■ **Required task**: Repeat the whole listing exactly as written.
======
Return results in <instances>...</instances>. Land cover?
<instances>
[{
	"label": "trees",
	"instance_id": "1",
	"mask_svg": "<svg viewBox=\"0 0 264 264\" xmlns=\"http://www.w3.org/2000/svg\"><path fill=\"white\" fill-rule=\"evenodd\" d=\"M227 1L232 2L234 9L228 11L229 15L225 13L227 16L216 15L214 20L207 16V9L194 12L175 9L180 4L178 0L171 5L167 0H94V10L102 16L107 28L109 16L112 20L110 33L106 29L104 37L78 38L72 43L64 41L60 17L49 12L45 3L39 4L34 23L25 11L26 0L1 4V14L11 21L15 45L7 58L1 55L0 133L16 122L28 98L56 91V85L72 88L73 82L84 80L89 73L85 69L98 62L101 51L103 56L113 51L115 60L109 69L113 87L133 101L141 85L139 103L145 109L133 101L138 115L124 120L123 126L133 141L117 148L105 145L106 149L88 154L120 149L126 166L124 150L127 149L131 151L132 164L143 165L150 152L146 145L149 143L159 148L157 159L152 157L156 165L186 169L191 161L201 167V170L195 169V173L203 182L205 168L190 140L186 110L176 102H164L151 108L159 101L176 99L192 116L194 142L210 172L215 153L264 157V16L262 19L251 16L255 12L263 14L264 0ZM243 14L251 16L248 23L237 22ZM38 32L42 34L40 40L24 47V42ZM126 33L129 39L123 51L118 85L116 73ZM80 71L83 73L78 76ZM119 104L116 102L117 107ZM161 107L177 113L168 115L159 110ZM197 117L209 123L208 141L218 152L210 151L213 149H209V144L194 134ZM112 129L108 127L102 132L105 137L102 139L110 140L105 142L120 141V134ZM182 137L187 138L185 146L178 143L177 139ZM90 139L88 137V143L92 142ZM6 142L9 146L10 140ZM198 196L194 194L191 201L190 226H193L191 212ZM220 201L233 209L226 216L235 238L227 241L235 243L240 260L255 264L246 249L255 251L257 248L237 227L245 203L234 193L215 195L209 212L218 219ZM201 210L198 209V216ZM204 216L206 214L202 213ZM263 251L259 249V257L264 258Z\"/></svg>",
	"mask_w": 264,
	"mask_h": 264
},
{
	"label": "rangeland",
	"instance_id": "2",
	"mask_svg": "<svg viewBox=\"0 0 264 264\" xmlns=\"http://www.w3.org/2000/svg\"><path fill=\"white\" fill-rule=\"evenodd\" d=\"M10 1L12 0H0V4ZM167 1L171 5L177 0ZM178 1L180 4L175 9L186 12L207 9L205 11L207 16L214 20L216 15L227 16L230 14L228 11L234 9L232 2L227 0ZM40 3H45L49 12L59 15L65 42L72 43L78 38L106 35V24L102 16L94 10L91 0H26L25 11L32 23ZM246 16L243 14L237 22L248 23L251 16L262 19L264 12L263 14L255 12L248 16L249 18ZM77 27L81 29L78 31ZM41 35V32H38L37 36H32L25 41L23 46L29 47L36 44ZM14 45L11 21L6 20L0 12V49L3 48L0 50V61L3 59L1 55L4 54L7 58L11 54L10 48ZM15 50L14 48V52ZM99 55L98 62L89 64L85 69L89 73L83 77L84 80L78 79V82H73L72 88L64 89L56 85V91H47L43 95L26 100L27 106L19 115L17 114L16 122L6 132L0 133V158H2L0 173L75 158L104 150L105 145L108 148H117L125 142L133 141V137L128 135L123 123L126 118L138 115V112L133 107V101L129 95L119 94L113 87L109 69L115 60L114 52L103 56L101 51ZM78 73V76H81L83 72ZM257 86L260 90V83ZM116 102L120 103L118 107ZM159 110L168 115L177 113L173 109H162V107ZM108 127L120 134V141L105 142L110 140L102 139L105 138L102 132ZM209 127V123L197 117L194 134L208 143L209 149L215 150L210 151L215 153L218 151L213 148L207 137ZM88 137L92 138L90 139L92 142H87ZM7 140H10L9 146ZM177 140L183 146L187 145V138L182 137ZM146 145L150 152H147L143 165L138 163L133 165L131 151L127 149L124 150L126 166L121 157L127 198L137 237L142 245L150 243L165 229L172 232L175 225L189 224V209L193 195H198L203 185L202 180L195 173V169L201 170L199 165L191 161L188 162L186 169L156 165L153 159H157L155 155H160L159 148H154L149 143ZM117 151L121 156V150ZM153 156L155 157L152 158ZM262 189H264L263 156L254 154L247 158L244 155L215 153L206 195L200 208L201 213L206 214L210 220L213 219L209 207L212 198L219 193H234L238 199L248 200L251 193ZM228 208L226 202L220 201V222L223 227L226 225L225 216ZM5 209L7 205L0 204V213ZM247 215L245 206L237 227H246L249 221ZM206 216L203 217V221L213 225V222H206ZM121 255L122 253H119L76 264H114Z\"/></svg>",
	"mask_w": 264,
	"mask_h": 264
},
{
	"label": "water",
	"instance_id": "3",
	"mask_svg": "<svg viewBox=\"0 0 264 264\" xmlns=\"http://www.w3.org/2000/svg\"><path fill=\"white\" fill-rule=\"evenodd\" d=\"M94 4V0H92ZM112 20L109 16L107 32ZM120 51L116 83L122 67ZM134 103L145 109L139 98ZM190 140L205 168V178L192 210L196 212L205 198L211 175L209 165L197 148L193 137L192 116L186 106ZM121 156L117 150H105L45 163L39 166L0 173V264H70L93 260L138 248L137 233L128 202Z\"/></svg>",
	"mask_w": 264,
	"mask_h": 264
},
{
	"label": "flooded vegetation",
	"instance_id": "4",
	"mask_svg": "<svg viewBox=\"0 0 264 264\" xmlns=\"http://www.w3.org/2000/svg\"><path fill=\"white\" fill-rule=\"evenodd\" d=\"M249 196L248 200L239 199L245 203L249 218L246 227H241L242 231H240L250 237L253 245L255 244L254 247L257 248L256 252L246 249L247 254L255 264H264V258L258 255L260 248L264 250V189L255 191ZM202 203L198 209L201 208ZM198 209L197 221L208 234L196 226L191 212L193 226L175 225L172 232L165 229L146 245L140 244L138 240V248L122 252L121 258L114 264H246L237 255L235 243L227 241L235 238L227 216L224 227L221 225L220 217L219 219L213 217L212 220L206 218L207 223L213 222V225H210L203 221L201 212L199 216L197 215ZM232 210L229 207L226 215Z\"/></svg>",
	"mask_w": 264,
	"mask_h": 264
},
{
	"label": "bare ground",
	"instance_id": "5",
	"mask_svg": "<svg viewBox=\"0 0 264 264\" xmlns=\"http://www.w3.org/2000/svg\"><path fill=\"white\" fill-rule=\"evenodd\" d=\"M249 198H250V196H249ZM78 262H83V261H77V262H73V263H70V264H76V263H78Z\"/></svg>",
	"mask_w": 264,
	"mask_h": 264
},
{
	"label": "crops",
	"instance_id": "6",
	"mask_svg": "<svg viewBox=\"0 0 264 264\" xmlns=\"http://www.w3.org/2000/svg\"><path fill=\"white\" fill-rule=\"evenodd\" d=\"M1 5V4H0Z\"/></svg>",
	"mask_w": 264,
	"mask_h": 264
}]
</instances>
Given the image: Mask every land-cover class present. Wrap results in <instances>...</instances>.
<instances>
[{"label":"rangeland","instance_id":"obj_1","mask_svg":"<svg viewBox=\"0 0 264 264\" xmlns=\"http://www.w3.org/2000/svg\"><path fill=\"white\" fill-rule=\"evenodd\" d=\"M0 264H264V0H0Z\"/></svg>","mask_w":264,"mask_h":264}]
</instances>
======
■ **Task result**:
Return results in <instances>...</instances>. Land cover?
<instances>
[{
	"label": "trees",
	"instance_id": "1",
	"mask_svg": "<svg viewBox=\"0 0 264 264\" xmlns=\"http://www.w3.org/2000/svg\"><path fill=\"white\" fill-rule=\"evenodd\" d=\"M227 1L232 2L234 9L228 11L229 15L225 13L227 16L216 15L214 20L207 16V9L194 12L175 9L180 4L178 0L171 5L167 0H94V10L102 16L107 28L109 16L112 20L110 33L106 29L104 37L78 38L72 43L64 41L60 17L49 12L45 3L39 4L34 23L25 11L26 0L1 4V14L11 21L15 45L7 58L1 55L0 133L16 122L28 98L56 91V85L72 88L73 82L84 80L89 73L85 69L98 62L101 51L103 56L113 51L115 60L109 69L113 87L133 101L141 85L139 103L145 109L133 101L138 115L124 120L123 126L133 141L117 148L105 145L106 149L88 154L120 149L126 166L124 150L127 149L131 151L132 164L143 165L150 152L146 145L149 143L159 148L157 159L152 157L156 165L186 169L191 161L201 167V170L195 169V173L203 182L205 168L190 140L186 110L176 102H164L151 108L159 101L176 99L192 116L194 142L210 172L215 153L264 157V16L262 19L251 16L255 12L263 14L264 0ZM243 14L251 16L248 23L237 22ZM38 32L42 34L40 40L24 47V42ZM126 33L129 39L123 51L118 85L116 73ZM80 71L83 73L78 76ZM119 104L116 102L117 107ZM161 107L177 113L168 115L159 110ZM197 117L209 123L208 141L218 152L210 151L213 149H209V144L194 134ZM112 129L108 127L102 132L105 137L102 139L110 140L105 142L120 141V134ZM182 137L187 138L185 146L178 143L177 139ZM90 139L88 137V143L92 142ZM6 142L9 146L10 140ZM198 196L194 194L191 201L190 226H193L191 212ZM220 201L233 209L226 216L235 238L227 241L235 243L240 260L255 264L246 249L255 251L257 248L237 227L245 203L234 193L215 195L209 212L218 219ZM201 210L198 209V216ZM204 216L206 214L202 213ZM263 251L259 249V257L264 258Z\"/></svg>",
	"mask_w": 264,
	"mask_h": 264
},
{
	"label": "rangeland",
	"instance_id": "2",
	"mask_svg": "<svg viewBox=\"0 0 264 264\" xmlns=\"http://www.w3.org/2000/svg\"><path fill=\"white\" fill-rule=\"evenodd\" d=\"M10 1L12 0H0V4ZM167 1L171 5L177 0ZM178 1L180 4L175 9L186 12L207 9L205 11L207 16L214 20L216 15L227 16L230 14L228 11L234 9L232 2L227 0ZM40 3H45L49 12L59 15L65 42L72 43L78 38L106 35V24L102 16L94 10L91 0H26L25 11L32 23ZM246 16L243 14L237 22L248 23L251 16L262 19L264 12L263 14L255 12L248 16L249 18ZM77 27L81 29L78 31ZM41 35V32H38L37 36H32L25 41L23 46L29 47L36 44ZM14 45L11 21L6 20L0 12V49L3 48L0 50V61L3 59L1 55L4 54L7 58L11 54L10 48ZM15 50L14 48V52ZM99 55L98 62L89 64L85 69L89 73L83 77L84 80L78 79V82H73L72 88L64 89L56 85V91H47L43 95L26 100L27 106L19 115L17 114L16 122L6 132L0 133V158H2L0 173L75 158L104 150L105 145L108 148H117L125 142L133 141V137L128 135L123 123L126 118L138 115V112L133 107V101L129 95L119 94L113 87L109 69L115 60L114 52L103 56L101 51ZM78 73V76H81L83 72ZM257 86L260 90V83ZM116 102L120 103L118 107ZM159 110L168 115L177 113L173 109H162V107ZM108 127L120 134V141L105 142L110 140L102 139L105 138L102 132ZM209 127V123L197 117L194 134L208 143L209 149L215 150L210 151L215 153L218 151L213 148L207 137ZM88 137L92 138L90 139L92 142H87ZM7 140H10L9 146ZM177 140L183 146L187 145V138L182 137ZM146 145L150 152H147L143 165L138 163L133 165L131 151L127 149L124 150L126 166L121 157L127 198L137 237L142 245L150 243L165 229L172 232L175 225L189 224V209L193 195H198L203 185L202 180L195 173V169L201 170L199 165L191 161L188 162L186 169L156 165L153 159H157L155 155H160L159 148H154L149 143ZM117 151L121 156V150ZM153 156L155 157L152 158ZM262 189H264L263 156L254 154L247 158L244 155L215 153L206 195L200 208L201 213L206 214L210 220L213 219L209 207L212 198L219 193H234L238 199L248 200L251 193ZM228 208L226 202L220 201V222L223 227L226 225L225 216ZM5 209L7 205L0 204V213ZM247 215L245 206L237 227H246L249 221ZM206 216L203 217V221L213 225V222H206ZM121 255L122 253H119L76 264H114Z\"/></svg>",
	"mask_w": 264,
	"mask_h": 264
},
{
	"label": "water",
	"instance_id": "3",
	"mask_svg": "<svg viewBox=\"0 0 264 264\" xmlns=\"http://www.w3.org/2000/svg\"><path fill=\"white\" fill-rule=\"evenodd\" d=\"M94 4V0H92ZM112 20L109 16L107 32ZM120 51L116 83L122 67ZM134 103L145 109L139 98ZM190 140L205 168V178L192 210L196 212L205 198L211 175L209 165L197 148L193 137L192 116L186 106ZM121 156L117 150H105L45 163L39 166L0 173V264H70L93 260L138 248L137 233L128 202Z\"/></svg>",
	"mask_w": 264,
	"mask_h": 264
},
{
	"label": "flooded vegetation",
	"instance_id": "4",
	"mask_svg": "<svg viewBox=\"0 0 264 264\" xmlns=\"http://www.w3.org/2000/svg\"><path fill=\"white\" fill-rule=\"evenodd\" d=\"M249 196L248 200L239 199L245 203L249 218L246 227H241L242 231H240L250 237L253 245L255 244L254 247L257 248L256 252L246 249L247 254L255 264H264V258L258 255L260 248L264 250V189L255 191ZM202 203L198 209L201 208ZM198 209L197 221L208 234L196 226L191 212L193 226L175 225L172 232L165 229L146 245L140 244L138 240V248L122 252L121 258L114 264H246L237 255L235 243L227 241L235 238L227 216L224 227L221 225L220 217L219 219L213 217L212 220L206 218L207 223L213 222V225H210L203 221L201 212L199 216L197 215ZM232 210L229 207L226 215Z\"/></svg>",
	"mask_w": 264,
	"mask_h": 264
},
{
	"label": "bare ground",
	"instance_id": "5",
	"mask_svg": "<svg viewBox=\"0 0 264 264\" xmlns=\"http://www.w3.org/2000/svg\"><path fill=\"white\" fill-rule=\"evenodd\" d=\"M249 198H250V196H249ZM78 262H83V261H77V262H73V263H70V264H76V263H78Z\"/></svg>",
	"mask_w": 264,
	"mask_h": 264
},
{
	"label": "crops",
	"instance_id": "6",
	"mask_svg": "<svg viewBox=\"0 0 264 264\" xmlns=\"http://www.w3.org/2000/svg\"><path fill=\"white\" fill-rule=\"evenodd\" d=\"M1 5V4H0Z\"/></svg>",
	"mask_w": 264,
	"mask_h": 264
}]
</instances>
Given the image: Mask every land-cover class present. Wrap results in <instances>...</instances>.
<instances>
[{"label":"rangeland","instance_id":"obj_1","mask_svg":"<svg viewBox=\"0 0 264 264\" xmlns=\"http://www.w3.org/2000/svg\"><path fill=\"white\" fill-rule=\"evenodd\" d=\"M0 264H264V0H0Z\"/></svg>","mask_w":264,"mask_h":264}]
</instances>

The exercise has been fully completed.